Bush I couldn't overcome his own lack of popularity and lack of achievement in 1992. Bill Clinton brilliantly coupled more traditional Democratic Party advantages in what we now call blue states with a favorite son pull in Southern red states into a powerful win.
While we may continue to argue about Clinton as liberal v. conservative in values, we can not dispute a more natural return to government as a tool to aid people rather than enemy during his terms in office. Clinton's downfall in effectiveness had nothing to do with this philosophy. It had everything to do with issues of morality and Republican Party partisanship, cynically using personal issues to regain their stranglehold on power in order to generate personal or collegial gain.
Which brings us to George W. Bush III. In an America deeply divided by personal politics, not philosophy, Bush lost the popular vote, but won through the 18th Century device of an electoral college, and a one vote Supreme Court decision.

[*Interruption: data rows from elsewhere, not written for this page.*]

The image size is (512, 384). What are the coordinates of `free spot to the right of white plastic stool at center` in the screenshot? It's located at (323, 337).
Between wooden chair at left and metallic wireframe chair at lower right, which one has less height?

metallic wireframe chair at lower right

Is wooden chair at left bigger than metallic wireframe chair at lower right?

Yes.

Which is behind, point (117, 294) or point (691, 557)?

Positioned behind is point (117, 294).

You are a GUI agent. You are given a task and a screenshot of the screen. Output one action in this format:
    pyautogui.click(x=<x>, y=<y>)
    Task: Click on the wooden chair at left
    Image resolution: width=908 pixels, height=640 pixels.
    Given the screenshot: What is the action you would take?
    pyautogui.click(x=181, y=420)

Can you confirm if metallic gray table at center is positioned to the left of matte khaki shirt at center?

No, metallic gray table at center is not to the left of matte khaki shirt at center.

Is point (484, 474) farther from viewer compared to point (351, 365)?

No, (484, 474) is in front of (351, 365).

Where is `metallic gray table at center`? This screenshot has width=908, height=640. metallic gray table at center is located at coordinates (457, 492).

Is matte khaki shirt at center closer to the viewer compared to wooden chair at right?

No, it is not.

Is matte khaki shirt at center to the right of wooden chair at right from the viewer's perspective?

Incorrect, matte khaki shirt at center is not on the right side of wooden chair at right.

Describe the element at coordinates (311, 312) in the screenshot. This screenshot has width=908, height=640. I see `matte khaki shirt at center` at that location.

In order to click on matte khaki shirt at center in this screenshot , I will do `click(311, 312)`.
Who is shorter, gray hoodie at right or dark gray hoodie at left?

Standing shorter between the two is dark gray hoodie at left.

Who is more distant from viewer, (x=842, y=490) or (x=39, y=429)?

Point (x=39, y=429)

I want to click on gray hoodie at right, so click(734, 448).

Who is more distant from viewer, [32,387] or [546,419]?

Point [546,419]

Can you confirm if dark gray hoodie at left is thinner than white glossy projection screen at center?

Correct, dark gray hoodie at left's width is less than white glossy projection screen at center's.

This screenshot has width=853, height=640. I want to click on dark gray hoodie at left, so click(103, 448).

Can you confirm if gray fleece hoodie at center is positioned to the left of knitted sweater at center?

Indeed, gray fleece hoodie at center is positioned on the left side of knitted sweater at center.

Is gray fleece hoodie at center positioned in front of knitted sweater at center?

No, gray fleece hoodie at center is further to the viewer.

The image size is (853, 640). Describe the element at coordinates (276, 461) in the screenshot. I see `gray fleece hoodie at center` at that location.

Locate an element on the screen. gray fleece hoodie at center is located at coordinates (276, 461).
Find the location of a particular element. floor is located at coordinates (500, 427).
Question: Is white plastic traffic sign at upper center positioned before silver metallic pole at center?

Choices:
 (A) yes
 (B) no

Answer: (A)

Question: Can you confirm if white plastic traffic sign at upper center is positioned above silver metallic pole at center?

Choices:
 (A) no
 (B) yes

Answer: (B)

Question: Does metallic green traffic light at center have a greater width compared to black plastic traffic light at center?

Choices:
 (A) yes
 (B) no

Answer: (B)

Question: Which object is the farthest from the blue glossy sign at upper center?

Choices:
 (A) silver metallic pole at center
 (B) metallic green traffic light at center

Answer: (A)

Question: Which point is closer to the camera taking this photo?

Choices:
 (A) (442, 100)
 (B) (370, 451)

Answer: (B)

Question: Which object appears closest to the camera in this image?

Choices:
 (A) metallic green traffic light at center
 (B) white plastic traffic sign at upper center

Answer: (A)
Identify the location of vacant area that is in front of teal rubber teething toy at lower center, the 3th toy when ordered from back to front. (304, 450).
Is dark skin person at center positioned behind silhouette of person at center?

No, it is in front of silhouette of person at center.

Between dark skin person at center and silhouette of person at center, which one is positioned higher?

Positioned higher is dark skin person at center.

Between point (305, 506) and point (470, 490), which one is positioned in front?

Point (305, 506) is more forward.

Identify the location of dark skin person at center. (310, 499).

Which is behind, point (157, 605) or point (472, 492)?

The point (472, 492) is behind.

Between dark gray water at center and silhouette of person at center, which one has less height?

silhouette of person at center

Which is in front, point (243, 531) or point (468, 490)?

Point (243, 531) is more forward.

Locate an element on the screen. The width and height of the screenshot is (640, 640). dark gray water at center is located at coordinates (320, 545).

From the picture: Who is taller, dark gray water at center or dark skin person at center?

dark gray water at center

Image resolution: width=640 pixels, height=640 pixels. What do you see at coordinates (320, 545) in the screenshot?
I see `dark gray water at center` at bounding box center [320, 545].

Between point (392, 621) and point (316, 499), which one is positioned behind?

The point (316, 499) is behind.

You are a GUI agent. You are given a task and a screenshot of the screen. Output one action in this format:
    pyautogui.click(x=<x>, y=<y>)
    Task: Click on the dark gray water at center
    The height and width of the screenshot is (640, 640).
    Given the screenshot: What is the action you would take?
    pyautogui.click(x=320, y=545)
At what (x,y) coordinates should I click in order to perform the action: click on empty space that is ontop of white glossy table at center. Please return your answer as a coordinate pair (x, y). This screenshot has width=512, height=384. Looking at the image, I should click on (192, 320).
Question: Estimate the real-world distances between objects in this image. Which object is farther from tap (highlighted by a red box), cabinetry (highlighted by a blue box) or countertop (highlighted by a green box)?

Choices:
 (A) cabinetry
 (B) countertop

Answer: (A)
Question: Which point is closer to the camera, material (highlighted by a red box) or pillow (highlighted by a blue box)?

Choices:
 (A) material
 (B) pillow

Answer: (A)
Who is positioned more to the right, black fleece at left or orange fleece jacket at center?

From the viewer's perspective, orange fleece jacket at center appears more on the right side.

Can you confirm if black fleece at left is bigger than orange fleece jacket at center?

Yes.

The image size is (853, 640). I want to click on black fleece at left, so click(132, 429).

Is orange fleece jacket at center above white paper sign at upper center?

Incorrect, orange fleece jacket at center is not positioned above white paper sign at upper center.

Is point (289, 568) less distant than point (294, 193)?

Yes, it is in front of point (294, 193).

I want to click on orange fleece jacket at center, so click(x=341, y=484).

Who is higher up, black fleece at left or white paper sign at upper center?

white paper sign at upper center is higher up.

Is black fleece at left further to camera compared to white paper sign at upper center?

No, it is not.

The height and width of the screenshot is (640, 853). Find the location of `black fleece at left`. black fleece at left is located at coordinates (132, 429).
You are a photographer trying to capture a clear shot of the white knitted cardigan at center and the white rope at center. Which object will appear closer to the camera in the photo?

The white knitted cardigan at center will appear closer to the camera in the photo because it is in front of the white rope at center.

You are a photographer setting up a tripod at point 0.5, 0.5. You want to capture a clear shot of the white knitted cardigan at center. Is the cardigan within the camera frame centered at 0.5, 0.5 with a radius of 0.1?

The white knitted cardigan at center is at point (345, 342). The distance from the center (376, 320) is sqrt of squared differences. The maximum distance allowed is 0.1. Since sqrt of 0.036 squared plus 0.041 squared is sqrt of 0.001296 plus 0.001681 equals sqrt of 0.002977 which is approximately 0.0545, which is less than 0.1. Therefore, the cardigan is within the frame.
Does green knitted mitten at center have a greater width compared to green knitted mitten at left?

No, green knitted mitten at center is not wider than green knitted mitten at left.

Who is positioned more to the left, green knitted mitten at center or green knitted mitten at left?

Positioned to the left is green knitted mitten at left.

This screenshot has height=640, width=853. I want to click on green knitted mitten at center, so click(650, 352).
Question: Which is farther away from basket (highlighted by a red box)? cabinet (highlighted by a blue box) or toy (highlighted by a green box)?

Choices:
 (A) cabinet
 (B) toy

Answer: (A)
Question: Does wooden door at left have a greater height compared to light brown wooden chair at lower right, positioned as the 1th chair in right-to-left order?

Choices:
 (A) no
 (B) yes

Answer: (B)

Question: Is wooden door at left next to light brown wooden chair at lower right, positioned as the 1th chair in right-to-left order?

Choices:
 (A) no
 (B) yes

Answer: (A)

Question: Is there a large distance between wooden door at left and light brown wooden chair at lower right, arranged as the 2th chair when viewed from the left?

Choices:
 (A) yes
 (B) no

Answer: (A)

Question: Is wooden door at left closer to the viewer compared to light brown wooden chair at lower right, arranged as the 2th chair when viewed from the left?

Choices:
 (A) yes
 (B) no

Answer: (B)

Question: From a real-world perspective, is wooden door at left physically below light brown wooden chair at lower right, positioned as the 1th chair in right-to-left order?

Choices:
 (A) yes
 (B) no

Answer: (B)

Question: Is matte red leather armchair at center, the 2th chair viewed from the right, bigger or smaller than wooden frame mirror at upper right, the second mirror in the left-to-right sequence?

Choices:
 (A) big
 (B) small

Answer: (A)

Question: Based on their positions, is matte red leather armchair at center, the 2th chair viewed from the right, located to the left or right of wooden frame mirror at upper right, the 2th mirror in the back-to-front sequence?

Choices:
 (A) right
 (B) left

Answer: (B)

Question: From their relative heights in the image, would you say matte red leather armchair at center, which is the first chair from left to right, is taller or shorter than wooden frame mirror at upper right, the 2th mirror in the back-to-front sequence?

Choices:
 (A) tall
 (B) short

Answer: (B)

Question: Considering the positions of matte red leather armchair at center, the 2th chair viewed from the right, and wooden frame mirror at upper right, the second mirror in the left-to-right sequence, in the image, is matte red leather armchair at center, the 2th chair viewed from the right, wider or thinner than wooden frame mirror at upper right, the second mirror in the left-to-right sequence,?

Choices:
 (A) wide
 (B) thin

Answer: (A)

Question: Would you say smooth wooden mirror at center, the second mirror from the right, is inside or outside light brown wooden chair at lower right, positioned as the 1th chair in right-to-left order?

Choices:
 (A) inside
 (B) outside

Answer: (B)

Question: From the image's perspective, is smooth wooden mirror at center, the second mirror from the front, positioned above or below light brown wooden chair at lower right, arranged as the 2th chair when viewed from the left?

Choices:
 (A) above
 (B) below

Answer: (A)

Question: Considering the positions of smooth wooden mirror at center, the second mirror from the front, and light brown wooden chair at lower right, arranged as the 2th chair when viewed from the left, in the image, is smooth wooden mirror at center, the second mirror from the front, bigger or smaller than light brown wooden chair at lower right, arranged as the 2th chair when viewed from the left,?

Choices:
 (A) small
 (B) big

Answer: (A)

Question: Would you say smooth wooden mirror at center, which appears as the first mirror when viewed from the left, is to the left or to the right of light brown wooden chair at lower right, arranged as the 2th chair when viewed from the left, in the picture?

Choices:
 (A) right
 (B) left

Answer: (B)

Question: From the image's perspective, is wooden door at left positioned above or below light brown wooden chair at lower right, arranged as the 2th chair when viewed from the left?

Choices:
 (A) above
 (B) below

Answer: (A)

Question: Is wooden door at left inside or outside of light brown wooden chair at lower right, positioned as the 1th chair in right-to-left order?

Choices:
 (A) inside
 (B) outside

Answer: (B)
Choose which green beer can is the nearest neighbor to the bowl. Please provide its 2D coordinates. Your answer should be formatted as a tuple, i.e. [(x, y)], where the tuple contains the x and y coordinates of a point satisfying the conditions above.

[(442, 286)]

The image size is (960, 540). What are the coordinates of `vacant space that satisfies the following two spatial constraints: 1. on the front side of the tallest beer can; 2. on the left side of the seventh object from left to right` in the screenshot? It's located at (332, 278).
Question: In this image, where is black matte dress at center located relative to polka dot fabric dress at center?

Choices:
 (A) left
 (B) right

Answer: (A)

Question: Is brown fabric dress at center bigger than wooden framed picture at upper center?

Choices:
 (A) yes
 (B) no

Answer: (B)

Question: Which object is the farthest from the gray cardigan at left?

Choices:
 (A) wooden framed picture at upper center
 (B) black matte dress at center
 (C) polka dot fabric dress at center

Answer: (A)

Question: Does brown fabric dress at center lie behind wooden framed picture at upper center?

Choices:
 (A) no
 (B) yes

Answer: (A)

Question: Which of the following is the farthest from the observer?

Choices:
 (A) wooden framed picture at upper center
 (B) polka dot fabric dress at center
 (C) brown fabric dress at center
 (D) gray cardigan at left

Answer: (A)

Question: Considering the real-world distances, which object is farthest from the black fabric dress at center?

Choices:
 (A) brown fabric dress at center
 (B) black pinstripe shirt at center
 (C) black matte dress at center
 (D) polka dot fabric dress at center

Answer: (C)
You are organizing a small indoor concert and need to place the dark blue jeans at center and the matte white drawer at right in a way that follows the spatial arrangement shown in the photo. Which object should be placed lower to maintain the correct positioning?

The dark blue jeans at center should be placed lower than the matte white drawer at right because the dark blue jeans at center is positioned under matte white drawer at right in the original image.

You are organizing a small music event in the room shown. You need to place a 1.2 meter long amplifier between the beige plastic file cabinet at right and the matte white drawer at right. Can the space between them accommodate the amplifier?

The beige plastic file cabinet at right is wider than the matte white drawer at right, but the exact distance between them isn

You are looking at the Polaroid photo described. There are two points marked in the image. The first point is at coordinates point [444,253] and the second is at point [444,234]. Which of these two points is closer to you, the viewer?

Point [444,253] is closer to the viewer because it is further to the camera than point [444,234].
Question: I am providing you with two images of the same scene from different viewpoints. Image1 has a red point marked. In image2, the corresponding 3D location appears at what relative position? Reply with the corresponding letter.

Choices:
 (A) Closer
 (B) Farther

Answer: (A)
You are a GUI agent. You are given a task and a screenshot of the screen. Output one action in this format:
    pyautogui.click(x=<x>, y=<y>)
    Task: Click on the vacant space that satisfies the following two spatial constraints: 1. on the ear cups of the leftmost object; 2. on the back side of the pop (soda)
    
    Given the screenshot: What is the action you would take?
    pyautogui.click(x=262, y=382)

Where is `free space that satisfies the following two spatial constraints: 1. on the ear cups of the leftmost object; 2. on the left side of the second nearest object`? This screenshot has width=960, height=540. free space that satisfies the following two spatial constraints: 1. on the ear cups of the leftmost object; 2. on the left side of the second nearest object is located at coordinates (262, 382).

Bush, the lately, didn't win in the least on a mandate of dismantling government to its very core. But that's who, and what, we got along with a Republican majority in Congress, whose disastrous legacy we now are in the process of unraveling.
And now the future
The Bush years of government neglect have ended. This horrific group encouraged the seeds of economic greed and ruin, public and foreign policy drift, disgrace and tortuous political and personal immorality; not to mention legacy of torture as policy, Katrina, lying the nation into war, spying without authorization on its own citizens, massive disregard for the rule of law and the U.S. Constitution and, well, a seemingly endless list of malfeasance, misfeasance and whatever other nonfeasance we now know or will discover in time.
The Obama landslide and newfound hope for a vast number of our citizens represents a total repudiation of the natural progression of the Reagan legacy to its final end in the Bush debacle.
The Reagan "government is the problem" mantra was never the sentiment of the American people. Government is an important, overwhelming force that can be a wave lifting up the people when applied with honesty, intelligence and good purpose. The beauty of our place and time today in the Age of Obama is the opportunity to use our resources to help our citizens, rather than maintain a few in obscene wealth.
"Yes we can" has trumped "Just Say No". The shell game of a sham that is the Reagan legacy should now be considered officially debunked and consigned to the trash heap of history. Government is not the problem. It is the grand hope. Just ask our Founding Fathers who gave us a Constitution 226 years in the making. Just ask Joe Everybody today.